Neural network approaches to point lattice decoding
This work characterizes the complexity of lattice decoding for researchers and practitioners in signal processing and communications, offering insights into why deep learning can be effective for structured lattices and why shallow networks work for unstructured MIMO lattices.
This paper analyzes the complexity of the lattice decoding problem using a neural network perspective, showing it is equivalent to computing a continuous piecewise linear (CPWL) function. The complexity of this function is exponential in space dimension 'n', but for structured lattices, a technique called 'folding' (equivalent to deep neural networks) reduces this to polynomial in 'n'.

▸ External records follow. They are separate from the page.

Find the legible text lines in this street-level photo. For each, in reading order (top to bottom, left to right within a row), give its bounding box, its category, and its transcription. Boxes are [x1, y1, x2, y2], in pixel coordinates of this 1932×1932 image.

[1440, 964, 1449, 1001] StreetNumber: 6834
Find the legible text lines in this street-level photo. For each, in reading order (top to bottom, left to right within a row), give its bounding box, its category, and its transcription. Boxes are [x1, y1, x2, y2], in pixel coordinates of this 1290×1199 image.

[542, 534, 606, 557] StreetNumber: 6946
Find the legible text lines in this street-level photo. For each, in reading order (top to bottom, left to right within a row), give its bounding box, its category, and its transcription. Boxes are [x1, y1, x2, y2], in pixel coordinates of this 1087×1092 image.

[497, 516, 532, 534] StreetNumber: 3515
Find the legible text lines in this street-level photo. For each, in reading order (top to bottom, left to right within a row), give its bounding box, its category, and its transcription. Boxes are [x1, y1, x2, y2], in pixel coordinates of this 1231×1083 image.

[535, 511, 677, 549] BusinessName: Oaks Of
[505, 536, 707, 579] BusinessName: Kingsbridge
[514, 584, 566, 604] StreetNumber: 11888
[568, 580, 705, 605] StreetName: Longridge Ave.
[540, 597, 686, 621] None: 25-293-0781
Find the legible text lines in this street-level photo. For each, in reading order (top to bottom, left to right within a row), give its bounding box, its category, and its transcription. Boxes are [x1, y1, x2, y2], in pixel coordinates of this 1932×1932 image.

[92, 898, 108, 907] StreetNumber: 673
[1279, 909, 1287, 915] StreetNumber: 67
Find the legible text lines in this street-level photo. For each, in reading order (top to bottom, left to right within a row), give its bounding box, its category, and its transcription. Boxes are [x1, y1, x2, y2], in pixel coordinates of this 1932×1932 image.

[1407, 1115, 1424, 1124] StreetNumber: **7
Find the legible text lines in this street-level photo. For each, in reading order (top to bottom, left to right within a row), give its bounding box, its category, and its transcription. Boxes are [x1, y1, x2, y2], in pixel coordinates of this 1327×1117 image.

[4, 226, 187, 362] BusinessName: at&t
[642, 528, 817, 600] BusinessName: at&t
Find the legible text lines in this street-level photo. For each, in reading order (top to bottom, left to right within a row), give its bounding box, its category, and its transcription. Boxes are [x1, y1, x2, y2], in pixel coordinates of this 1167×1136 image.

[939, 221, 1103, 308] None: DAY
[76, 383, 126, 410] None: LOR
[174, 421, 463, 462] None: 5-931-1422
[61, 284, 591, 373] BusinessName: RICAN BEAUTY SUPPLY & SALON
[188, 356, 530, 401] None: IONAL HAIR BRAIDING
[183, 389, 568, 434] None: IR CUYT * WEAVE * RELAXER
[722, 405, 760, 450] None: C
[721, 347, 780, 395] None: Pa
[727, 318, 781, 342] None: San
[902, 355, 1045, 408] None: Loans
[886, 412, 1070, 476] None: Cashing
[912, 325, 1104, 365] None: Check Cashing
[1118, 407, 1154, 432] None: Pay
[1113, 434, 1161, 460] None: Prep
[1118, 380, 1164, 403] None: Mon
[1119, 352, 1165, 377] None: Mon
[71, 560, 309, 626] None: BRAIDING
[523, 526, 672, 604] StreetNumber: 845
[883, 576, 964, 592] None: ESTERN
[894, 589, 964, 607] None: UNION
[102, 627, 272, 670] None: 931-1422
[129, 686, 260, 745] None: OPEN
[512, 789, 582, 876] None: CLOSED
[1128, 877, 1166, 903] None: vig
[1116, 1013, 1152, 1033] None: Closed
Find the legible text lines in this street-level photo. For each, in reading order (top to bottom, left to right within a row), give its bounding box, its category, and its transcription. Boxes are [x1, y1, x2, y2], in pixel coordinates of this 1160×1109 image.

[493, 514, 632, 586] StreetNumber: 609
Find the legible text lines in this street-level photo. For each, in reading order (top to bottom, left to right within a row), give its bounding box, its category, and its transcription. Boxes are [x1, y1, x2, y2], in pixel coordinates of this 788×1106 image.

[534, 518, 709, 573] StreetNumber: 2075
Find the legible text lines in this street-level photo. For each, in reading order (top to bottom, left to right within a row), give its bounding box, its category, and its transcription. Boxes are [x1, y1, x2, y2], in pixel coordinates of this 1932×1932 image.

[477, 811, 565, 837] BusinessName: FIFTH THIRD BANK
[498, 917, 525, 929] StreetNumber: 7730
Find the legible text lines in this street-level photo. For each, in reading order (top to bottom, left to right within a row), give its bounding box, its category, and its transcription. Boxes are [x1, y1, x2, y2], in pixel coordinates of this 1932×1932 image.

We characterize the complexity of the lattice decoding problem from a neural network perspective. The notion of Voronoi-reduced basis is introduced to restrict the space of solutions to a binary set. On the one hand, this problem is shown to be equivalent to computing a continuous piecewise linear (CPWL) function restricted to the fundamental parallelotope. On the other hand, it is known that any function computed by a ReLU feed-forward neural network is CPWL. As a result, we count the number of affine pieces in the CPWL decoding function to characterize the complexity of the decoding problem. It is exponential in the space dimension $n$, which induces shallow neural networks of exponential size. For structured lattices we show that folding, a technique equivalent to using a deep neural network, enables to reduce this complexity from exponential in $n$ to polynomial in $n$. Regarding unstructured MIMO lattices, in contrary to dense lattices many pieces in the CPWL decoding function can be neglected for quasi-optimal decoding on the Gaussian channel. This makes the decoding problem easier and it explains why shallow neural networks of reasonable size are more efficient with this category of lattices (in low to moderate dimensions).